# Import Libraries
- requests to fetch the web page
- bs4 (Beautiful Soup) to scrape the table from the web page
- pandas to load the table in to a dataframe
- sklearn (scikit-learn) to fit the linear regression model and calculate its error
- matplotlib to visualize the model
- scipy to test the correlation

In [15]:
import math
import requests
from bs4 import BeautifulSoup
import pandas as pd
from sklearn import linear_model
from sklearn.metrics import mean_absolute_error
import matplotlib.pyplot as plt
from scipy.stats import pearsonr

# Understanding a Simple Weight Prediction Model
## Loading and Preparing the Data

**Load Webpage**

In [16]:
url = 'http://wiki.stat.ucla.edu/socr/index.php/SOCR_Data_Dinov_020108_HeightsWeights'
page = requests.get(url)

**Extract Content**

In [17]:
soup = BeautifulSoup(page.content, 'html.parser')
tbl = soup.find("table",{"class":"wikitable"})

**Convert to DataFrame**

In [18]:
height_weight_df = pd.read_html(str(tbl))[0][['Height(Inches)','Weight(Pounds)']]

**Count Records**

In [19]:
num_records = height_weight_df.shape[0]
print(num_records)

200


**Place in x and y variables**

In [20]:
height_weight_df
x = height_weight_df['Height(Inches)'].values.reshape(num_records, 1)
y = height_weight_df['Weight(Pounds)'].values.reshape(num_records, 1)

In [21]:
### Fitting a Linear Regression Model
model = linear_model.LinearRegression()
LR = model.fit(x,y)

**Generate Equation**

In [22]:
print("ŷ = " + str(model.intercept_[0]) + " + " + str(model.coef_.T[0][0]) + " x₁")

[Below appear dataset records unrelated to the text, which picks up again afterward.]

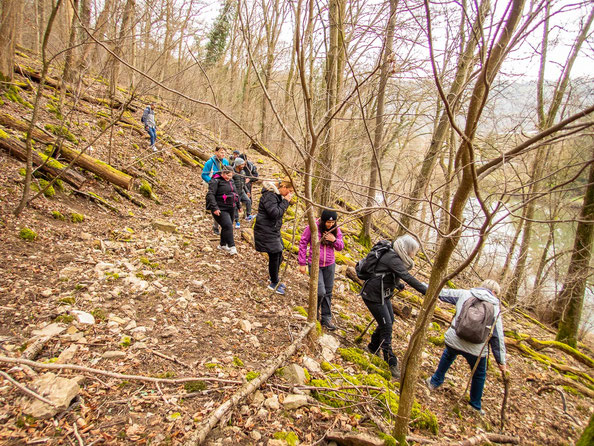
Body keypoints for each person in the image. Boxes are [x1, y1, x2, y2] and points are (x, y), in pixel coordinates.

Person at [425, 279, 506, 416]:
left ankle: (434, 381)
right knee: (479, 373)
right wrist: (501, 361)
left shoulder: (465, 294)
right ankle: (475, 405)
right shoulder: (495, 307)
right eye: (496, 294)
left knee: (448, 354)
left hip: (454, 340)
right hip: (476, 349)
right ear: (493, 292)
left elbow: (441, 293)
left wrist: (419, 284)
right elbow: (497, 337)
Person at [360, 234, 428, 379]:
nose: (414, 254)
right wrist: (427, 291)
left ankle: (373, 347)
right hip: (373, 295)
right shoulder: (393, 258)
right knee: (387, 326)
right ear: (407, 249)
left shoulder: (395, 256)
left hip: (382, 294)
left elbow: (385, 272)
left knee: (389, 320)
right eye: (413, 251)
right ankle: (391, 361)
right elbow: (407, 276)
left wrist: (397, 284)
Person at [298, 210, 344, 331]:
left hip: (330, 264)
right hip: (315, 263)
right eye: (328, 222)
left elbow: (340, 247)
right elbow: (303, 242)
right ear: (323, 220)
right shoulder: (313, 227)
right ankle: (314, 314)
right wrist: (302, 262)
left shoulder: (336, 230)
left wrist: (334, 240)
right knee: (320, 291)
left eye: (333, 222)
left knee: (328, 292)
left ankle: (326, 318)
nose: (330, 224)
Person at [253, 178, 294, 295]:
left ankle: (273, 277)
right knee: (275, 254)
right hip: (265, 229)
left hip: (273, 229)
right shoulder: (269, 195)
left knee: (279, 253)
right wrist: (285, 201)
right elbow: (275, 213)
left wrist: (285, 201)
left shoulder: (276, 194)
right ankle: (274, 283)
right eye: (289, 191)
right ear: (283, 187)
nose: (289, 194)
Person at [205, 165, 238, 255]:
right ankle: (232, 246)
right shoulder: (216, 181)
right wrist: (215, 208)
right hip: (220, 208)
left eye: (231, 176)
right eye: (227, 175)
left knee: (227, 226)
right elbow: (210, 195)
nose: (229, 178)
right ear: (223, 173)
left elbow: (235, 193)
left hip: (231, 207)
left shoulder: (231, 181)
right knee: (228, 226)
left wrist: (238, 206)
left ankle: (222, 244)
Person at [201, 146, 229, 235]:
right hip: (212, 183)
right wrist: (212, 182)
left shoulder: (225, 162)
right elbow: (204, 175)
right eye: (221, 152)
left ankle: (222, 224)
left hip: (222, 184)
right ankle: (215, 225)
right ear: (216, 152)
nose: (223, 154)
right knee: (216, 203)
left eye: (224, 153)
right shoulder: (210, 162)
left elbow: (229, 172)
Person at [231, 158, 252, 229]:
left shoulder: (243, 172)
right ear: (237, 165)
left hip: (242, 191)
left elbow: (244, 183)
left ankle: (248, 216)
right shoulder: (232, 172)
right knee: (236, 207)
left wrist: (247, 191)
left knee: (248, 201)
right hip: (235, 193)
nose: (243, 165)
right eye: (242, 164)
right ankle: (237, 221)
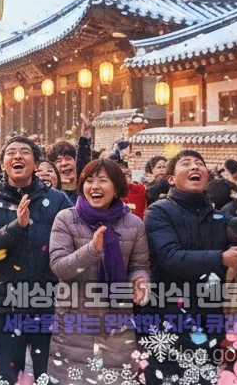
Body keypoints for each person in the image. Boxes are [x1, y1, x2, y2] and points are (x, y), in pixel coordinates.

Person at [141, 150, 237, 385]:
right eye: (186, 164)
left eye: (200, 164)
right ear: (171, 179)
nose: (195, 167)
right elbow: (169, 257)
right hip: (167, 318)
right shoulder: (159, 211)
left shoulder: (217, 217)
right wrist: (221, 258)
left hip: (207, 319)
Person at [0, 136, 71, 383]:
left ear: (36, 164)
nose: (17, 156)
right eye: (11, 153)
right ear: (3, 163)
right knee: (9, 377)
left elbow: (73, 240)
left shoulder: (57, 200)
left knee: (51, 376)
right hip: (6, 306)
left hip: (47, 303)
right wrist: (17, 226)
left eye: (25, 152)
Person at [47, 158, 150, 381]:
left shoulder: (134, 224)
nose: (95, 187)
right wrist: (92, 249)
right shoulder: (66, 219)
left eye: (103, 180)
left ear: (116, 188)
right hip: (75, 321)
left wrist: (140, 281)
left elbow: (139, 266)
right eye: (89, 180)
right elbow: (60, 267)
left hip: (117, 322)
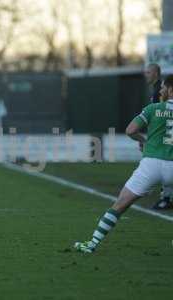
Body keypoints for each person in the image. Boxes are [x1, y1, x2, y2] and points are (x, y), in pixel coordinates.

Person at [74, 74, 173, 253]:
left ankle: (92, 244)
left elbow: (130, 130)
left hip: (151, 164)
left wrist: (143, 140)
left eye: (163, 87)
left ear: (170, 89)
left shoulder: (153, 108)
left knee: (120, 205)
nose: (161, 90)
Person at [144, 63, 173, 209]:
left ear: (156, 73)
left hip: (166, 132)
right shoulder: (156, 89)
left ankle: (165, 198)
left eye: (148, 72)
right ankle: (165, 196)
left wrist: (152, 135)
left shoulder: (159, 91)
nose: (146, 75)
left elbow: (159, 115)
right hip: (166, 131)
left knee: (165, 162)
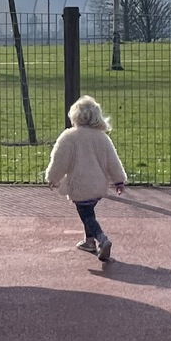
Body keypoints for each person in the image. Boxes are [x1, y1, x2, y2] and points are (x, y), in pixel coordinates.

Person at [44, 94, 128, 262]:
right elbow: (113, 160)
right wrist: (119, 180)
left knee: (86, 214)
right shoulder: (102, 138)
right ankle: (89, 241)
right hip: (98, 185)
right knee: (88, 211)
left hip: (80, 184)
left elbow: (59, 160)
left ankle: (101, 239)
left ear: (74, 115)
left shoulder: (69, 137)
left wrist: (52, 177)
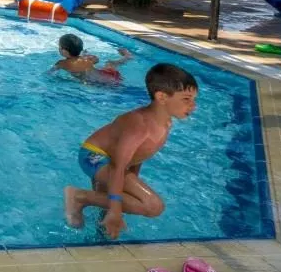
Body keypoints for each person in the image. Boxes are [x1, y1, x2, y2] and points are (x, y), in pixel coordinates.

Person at [64, 63, 198, 239]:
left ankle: (99, 238)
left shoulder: (164, 122)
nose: (193, 106)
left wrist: (126, 191)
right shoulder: (140, 126)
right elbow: (117, 167)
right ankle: (78, 197)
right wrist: (116, 208)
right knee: (153, 206)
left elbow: (138, 155)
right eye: (186, 99)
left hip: (111, 161)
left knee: (108, 218)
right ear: (162, 97)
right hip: (93, 156)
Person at [54, 33, 132, 82]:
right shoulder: (86, 59)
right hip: (111, 78)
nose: (59, 48)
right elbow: (96, 60)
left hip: (94, 84)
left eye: (60, 47)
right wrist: (86, 56)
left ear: (64, 51)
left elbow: (50, 74)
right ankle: (127, 56)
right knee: (110, 63)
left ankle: (128, 56)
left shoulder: (61, 63)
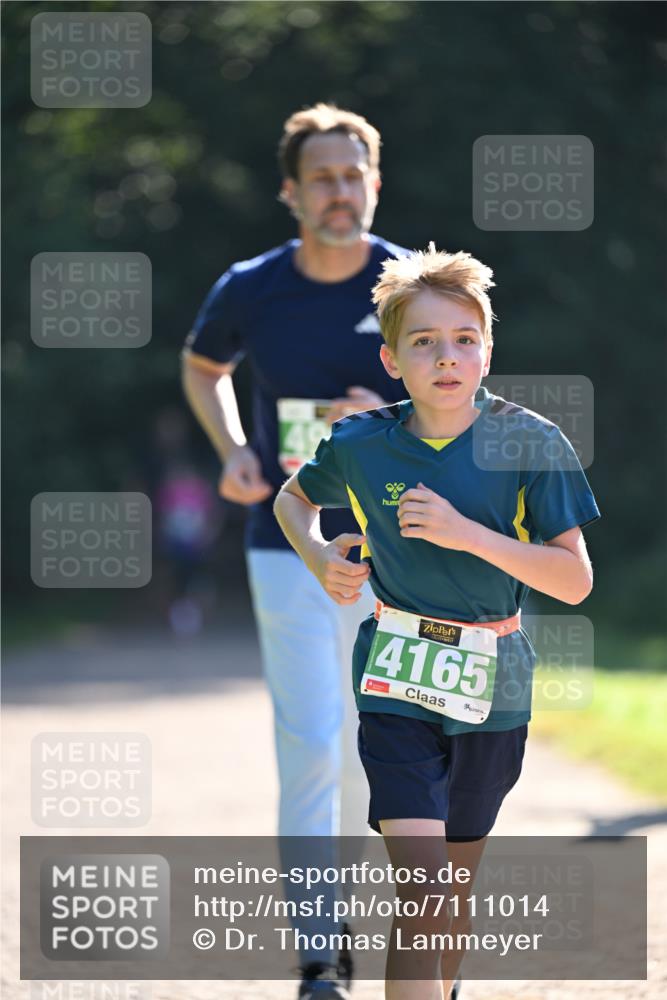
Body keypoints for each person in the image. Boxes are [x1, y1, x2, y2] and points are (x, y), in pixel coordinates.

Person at [274, 245, 600, 1000]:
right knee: (420, 895)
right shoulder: (359, 443)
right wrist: (322, 554)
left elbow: (575, 580)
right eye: (422, 342)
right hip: (394, 678)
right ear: (391, 359)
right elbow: (292, 500)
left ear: (487, 353)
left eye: (462, 339)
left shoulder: (530, 442)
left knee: (449, 899)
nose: (444, 357)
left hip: (495, 680)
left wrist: (467, 534)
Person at [181, 104, 407, 998]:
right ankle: (322, 953)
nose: (339, 192)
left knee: (380, 744)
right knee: (310, 740)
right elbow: (204, 367)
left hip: (400, 550)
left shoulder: (406, 282)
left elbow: (459, 392)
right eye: (321, 177)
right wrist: (235, 450)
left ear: (374, 184)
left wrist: (383, 416)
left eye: (353, 175)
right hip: (289, 542)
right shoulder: (251, 286)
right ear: (290, 191)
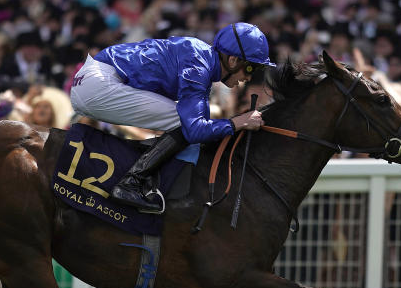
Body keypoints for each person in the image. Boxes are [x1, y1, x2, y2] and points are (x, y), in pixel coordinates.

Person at [69, 22, 273, 213]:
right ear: (233, 60)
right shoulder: (198, 65)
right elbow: (194, 130)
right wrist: (237, 122)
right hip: (97, 83)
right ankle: (131, 182)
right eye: (250, 68)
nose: (248, 78)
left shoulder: (200, 58)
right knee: (185, 123)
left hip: (93, 79)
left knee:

ŷ = -106.02770644878126 + 3.432676129271628 x₁


**Compute Mean Absolute Error**

In [23]:
y_pred = model.predict(x)
mae = mean_absolute_error(y, y_pred)
print(mae)

7.758737380388219


**Plot Regression Line ± Error**

In [None]:
plt.figure(figsize=(12,12))
plt.rcParams.update({'font.size': 16})
plt.scatter(x, y,  color='black')
plt.plot(x, y_pred, color='blue', linewidth=3)
plt.plot(x, y_pred + mae, color='lightgray')
plt.plot(x, y_pred - mae, color='lightgray')
plt.title('')
plt.xlabel('Height(Inches)')
plt.ylabel('Weight(Pounds)')
plt.grid(True)
plt.show()

**Calculate Pearsons Correlation Coefficient**

In [24]:
corr, pval = pearsonr(x[:,0], y[:,0])
print(corr)

0.5568647346122995


**Two-tailed p-value**

In [25]:
print(pval < 0.05)

True